# [What is being asked]
What you return must match the listing below exactly, minus any pictures.

***** Supplied information *****

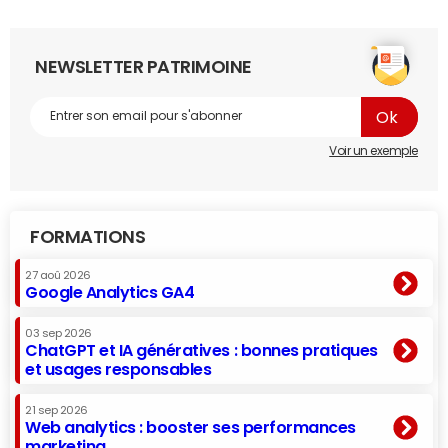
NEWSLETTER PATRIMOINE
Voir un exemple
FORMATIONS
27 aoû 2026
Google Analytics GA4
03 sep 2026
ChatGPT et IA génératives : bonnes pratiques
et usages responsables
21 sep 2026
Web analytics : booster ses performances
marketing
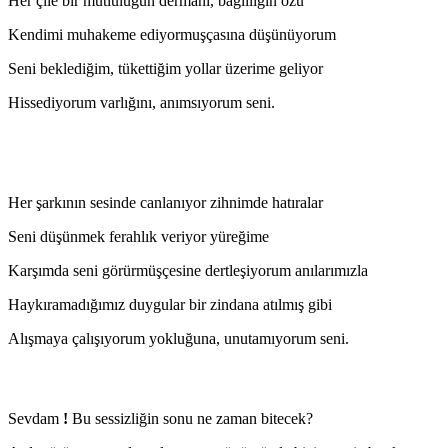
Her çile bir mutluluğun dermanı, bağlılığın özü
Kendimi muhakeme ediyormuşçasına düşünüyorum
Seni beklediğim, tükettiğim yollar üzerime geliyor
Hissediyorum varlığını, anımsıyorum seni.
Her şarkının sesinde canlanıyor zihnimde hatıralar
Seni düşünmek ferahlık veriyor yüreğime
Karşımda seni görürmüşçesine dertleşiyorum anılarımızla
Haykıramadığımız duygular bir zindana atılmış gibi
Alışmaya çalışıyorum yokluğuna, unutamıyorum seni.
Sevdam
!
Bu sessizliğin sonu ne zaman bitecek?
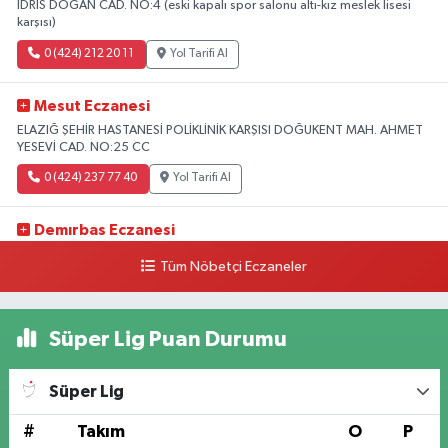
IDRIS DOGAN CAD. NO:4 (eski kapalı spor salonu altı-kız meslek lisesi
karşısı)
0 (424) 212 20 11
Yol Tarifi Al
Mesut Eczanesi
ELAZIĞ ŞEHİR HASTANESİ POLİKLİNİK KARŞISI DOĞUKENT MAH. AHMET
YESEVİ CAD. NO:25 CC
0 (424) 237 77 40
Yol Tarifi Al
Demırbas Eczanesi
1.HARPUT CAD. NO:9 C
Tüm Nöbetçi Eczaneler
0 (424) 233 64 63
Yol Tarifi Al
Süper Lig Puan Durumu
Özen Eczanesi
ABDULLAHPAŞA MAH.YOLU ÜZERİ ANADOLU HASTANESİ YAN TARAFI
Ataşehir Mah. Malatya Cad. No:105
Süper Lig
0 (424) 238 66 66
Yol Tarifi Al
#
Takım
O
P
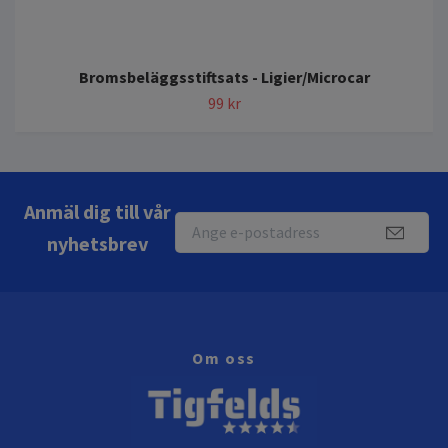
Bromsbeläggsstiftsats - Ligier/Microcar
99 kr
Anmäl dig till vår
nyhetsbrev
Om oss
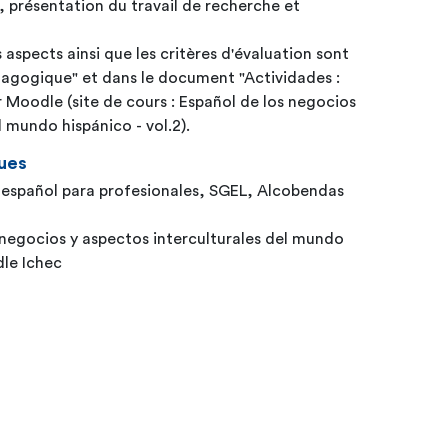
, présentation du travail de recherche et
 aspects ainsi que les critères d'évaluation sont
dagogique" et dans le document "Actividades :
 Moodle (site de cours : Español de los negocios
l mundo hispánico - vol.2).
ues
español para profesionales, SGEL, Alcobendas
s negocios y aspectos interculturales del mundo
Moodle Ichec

*****

# [Problem solution]
NEWSLETTER PATRIMOINE
Voir un exemple
FORMATIONS
27 aoû 2026
Google Analytics GA4
03 sep 2026
ChatGPT et IA génératives : bonnes pratiques
et usages responsables
21 sep 2026
Web analytics : booster ses performances
marketing
Her çile bir mutluluğun dermanı, bağlılığın özü
Kendimi muhakeme ediyormuşçasına düşünüyorum
Seni beklediğim, tükettiğim yollar üzerime geliyor
Hissediyorum varlığını, anımsıyorum seni.
Her şarkının sesinde canlanıyor zihnimde hatıralar
Seni düşünmek ferahlık veriyor yüreğime
Karşımda seni görürmüşçesine dertleşiyorum anılarımızla
Haykıramadığımız duygular bir zindana atılmış gibi
Alışmaya çalışıyorum yokluğuna, unutamıyorum seni.
Sevdam
!
Bu sessizliğin sonu ne zaman bitecek?
IDRIS DOGAN CAD. NO:4 (eski kapalı spor salonu altı-kız meslek lisesi
karşısı)
0 (424) 212 20 11
Yol Tarifi Al
Mesut Eczanesi
ELAZIĞ ŞEHİR HASTANESİ POLİKLİNİK KARŞISI DOĞUKENT MAH. AHMET
YESEVİ CAD. NO:25 CC
0 (424) 237 77 40
Yol Tarifi Al
Demırbas Eczanesi
1.HARPUT CAD. NO:9 C
Tüm Nöbetçi Eczaneler
0 (424) 233 64 63
Yol Tarifi Al
Süper Lig Puan Durumu
Özen Eczanesi
ABDULLAHPAŞA MAH.YOLU ÜZERİ ANADOLU HASTANESİ YAN TARAFI
Ataşehir Mah. Malatya Cad. No:105
Süper Lig
0 (424) 238 66 66
Yol Tarifi Al
#
Takım
O
P
Bromsbeläggsstiftsats - Ligier/Microcar
99 kr
Anmäl dig till vår
nyhetsbrev
Om oss
, présentation du travail de recherche et
 aspects ainsi que les critères d'évaluation sont
dagogique" et dans le document "Actividades :
 Moodle (site de cours : Español de los negocios
l mundo hispánico - vol.2).
ues
español para profesionales, SGEL, Alcobendas
s negocios y aspectos interculturales del mundo
Moodle Ichec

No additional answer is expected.